Time

I attended a meeting yesterday of a group that has been meeting for some time, but to which I was a newcomer. There was one person at the meeting who I have known for some time. She was the one who invited me to participate. The others were people I was meeting for the first time. We met for an hour and a half in a room with flexible seating. For our meeting the chairs were arranged in a circle. There was a clock on the wall that was in easy sight for some of the members of the group. It was behind me, however, and so I didn’t look at it. I had no responsibility to keep time during the meeting. I had consulted my watch to choose what time to leave home, had made an accurate guess of how long it would take to get to the meeting through city traffic, and had arrived at the venue a few minutes early which allowed me to inquire about the specific location of the meeting room within the building and arrive before the meeting began. Our time was quite interesting to me. I was challenged by some of the ideas that were being shared and listened intently to the others as they spoke. I participated by sharing some of my ideas as well.
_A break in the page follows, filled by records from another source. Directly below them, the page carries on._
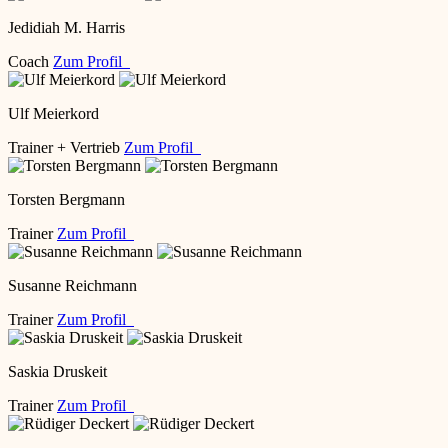
Jedidiah M. Harris
Coach
Zum Profil
Ulf Meierkord
Trainer + Vertrieb
Zum Profil
Torsten Bergmann
Trainer
Zum Profil
Susanne Reichmann
Trainer
Zum Profil
Saskia Druskeit
Trainer
Zum Profil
In the afternoon, having returned home after the meeting, I went for a walk around our neighborhood and as i was walking I was reflecting on the meeting. For me the hour and a half went by quickly. I wasn’t feeling any pressure. I didn’t have any other appointments in the day. I could have lingered another hour if needed. But I also wan’t responsible for keeping time. When I teach a class or lead a group I am constantly consulting my watch or a clock to make sure that the group is stying on task and we complete our work while respecting the time of the participants. In our meeting yesterday the group leader was constantly referring to the clock on the wall and also to her phone which displays a clock. She referred to both several times during the meeting at one point questioning the accuracy of the clock on the wall and later commenting that it seemed to be keeping time quite well. While time wasn’t the main focus of the meeting, there were several timed activities. We engaged in directed work for ten minute blocks and then resumed plenary action after those blocks.

Sitting with my back to the clock and feeling no need to consult my watch during the meeting, I suspect that my perception of time was a bit different from the group leader. I didn’t care if the meeting ended on time. How different that experience was from some of my school days when I was much younger. In our elementary school there were clocks at the front of each classroom. It was the opposite of yesterday’s meeting. The students all faced the clock and could easily read it. The teacher sat with their back to the clock and had to turn around to consult it. In our school the clocks were mechanical with second hands that swept at a steady pace. The minute hands, however, advanced with a jerk as the second hand reached 12. In addition the clocks had a feature that synchronized all of the clocks in the school. At the top of each hour an individual classroom clock might skip one or two minutes to start the new hour in sync with the other clocks in the school. The feature could also make the clock say at one minute before the hour for more than a minute if it had been running fast.

There were many days when I obsessed over those clocks, paying attention to little else. I tried to will the time to pass more quickly, eager to have the classroom time end so I could get outside and play. Sometimes it seemed as if time itself slowed at five minutes to the time to get out of school for the day.

I am fascinated by the perception of time. I know that it changes as we age. I’ve often used the example of the passage of time in relation to a person’s lifespan. Two of our grandsons share the same birthday in early February. The younger one will turn three. For him, the next birthday will be 1/3 of his lifetime away. The older one will turn 14, so his next birthday is a much small fraction, only 1/14 of his lifetime away. And for me the time between my next birthday and the following one will be only 1/72 of a lifetime, an extremely small fraction compared to the children.

The perception of time, however, is much more complex than just that. I’m pretty sure that our youngest grandson doesn’t process time in a linear fashion, at least not the way I think of time. If I announce that when we finish dinner we will clear the dishes and I will clean up in the kitchen, then we will play a game, and after the game we will read a story, and then after the story we can have some ice cream for dessert, his mind will go directly to the ice cream. He will come into the kitchen while I’m washing dishes, grab my leg and pull me toward the freezer reminding me that I promised ice cream. He will interrupt the game to ask for ice cream. He will want to skip the story, even if it is one he has had me read over and over at some times to campaign for ice cream now. I saw a linear progression of several events. He focused on ice cream. For me the time between dinner and desert passed quickly. For him, it seemed to pass more slowly.

Consider how our perception of time changes with perspective. I remember some nights when we had an infant in our home and I was awake in the middle of the night trying to soothe a fussy baby. Sometimes it seemed like it took forever to get the child back to sleep. Now, decades later, it seems like the time of infants in our house went by so quickly. It was just a flash and then it was over.

Our natural timepiece, our heartbeat varies with age. We use that rhythm to affect our sense of the passage of time. Human heart rate tends to reach its peak speed months after birth and then slowly declines as we age. My heart beats slower than that of my ice cream obsessed grandson. He has to wait more heartbeats than I to get to dessert.

I certainly don’t fully understand the passage of time. It leaves me with the question of the song by Chicago that was recorded in 1969: “Does Anybody Really Know What Time it is?”